BEGIN Records for this exercise

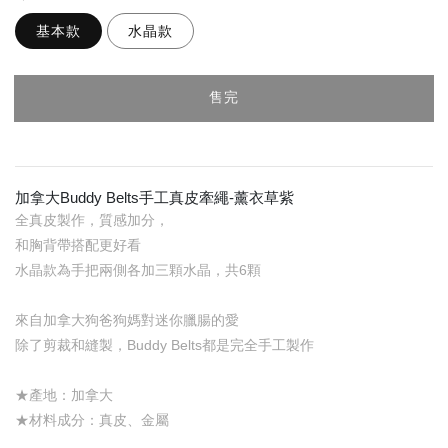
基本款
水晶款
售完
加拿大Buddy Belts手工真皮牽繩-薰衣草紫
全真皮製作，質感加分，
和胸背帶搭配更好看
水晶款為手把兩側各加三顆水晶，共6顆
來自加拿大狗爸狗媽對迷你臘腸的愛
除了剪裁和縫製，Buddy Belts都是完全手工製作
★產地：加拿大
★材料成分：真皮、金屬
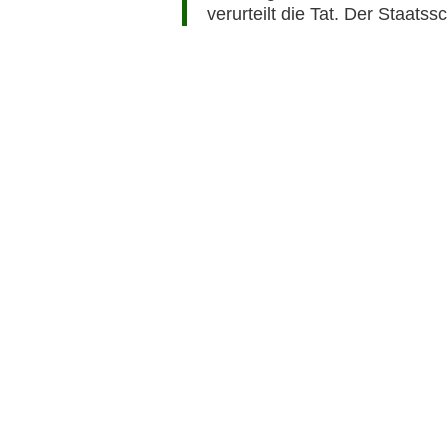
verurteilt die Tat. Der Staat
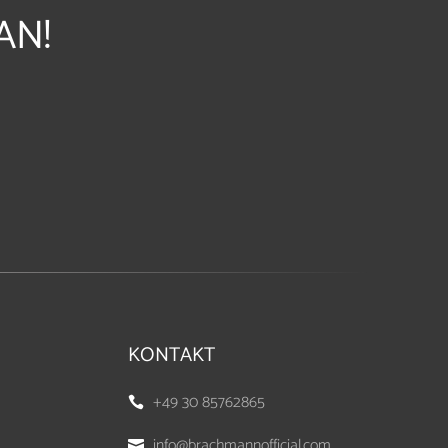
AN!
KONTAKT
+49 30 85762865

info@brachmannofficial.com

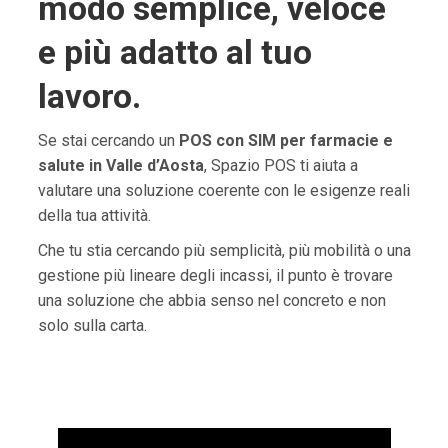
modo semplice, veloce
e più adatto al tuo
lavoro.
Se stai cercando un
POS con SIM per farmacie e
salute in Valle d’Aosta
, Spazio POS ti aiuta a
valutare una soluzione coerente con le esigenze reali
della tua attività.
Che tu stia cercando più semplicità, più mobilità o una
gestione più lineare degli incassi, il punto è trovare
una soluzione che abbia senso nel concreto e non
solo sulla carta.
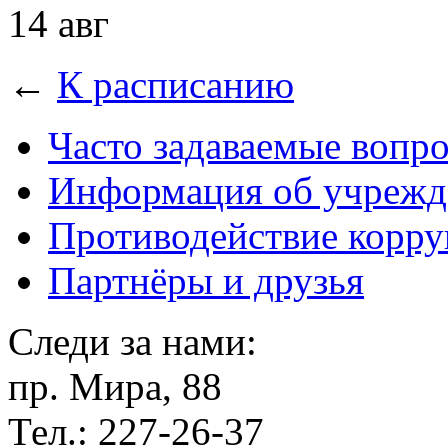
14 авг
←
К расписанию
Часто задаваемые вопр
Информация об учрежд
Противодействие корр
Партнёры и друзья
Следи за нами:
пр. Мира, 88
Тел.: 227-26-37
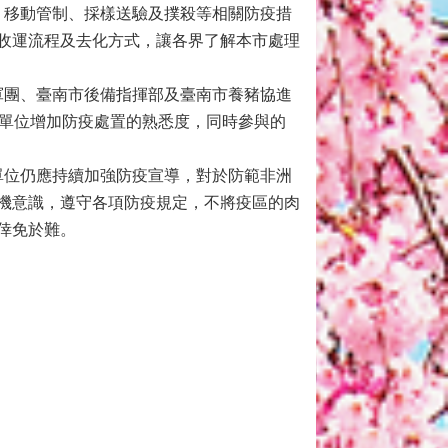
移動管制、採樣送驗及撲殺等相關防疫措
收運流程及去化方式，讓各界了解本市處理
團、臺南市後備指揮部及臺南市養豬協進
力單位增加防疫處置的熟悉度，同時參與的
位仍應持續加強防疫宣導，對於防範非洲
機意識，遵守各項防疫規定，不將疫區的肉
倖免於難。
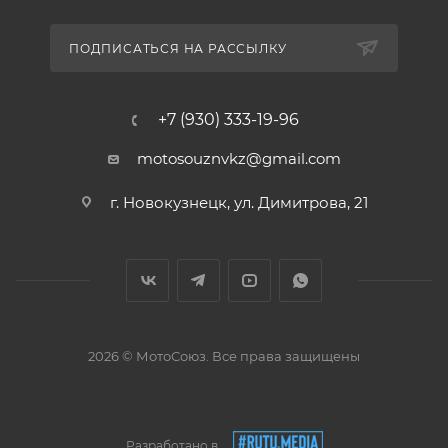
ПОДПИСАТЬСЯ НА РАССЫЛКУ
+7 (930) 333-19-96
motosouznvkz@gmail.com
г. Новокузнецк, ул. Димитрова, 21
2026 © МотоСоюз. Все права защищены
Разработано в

END Records for this exercise

Problem
In the entries above, locate every line with the word "soluzione" and copy it.

Response for this exercise
valutare una soluzione coerente con le esigenze reali
una soluzione che abbia senso nel concreto e non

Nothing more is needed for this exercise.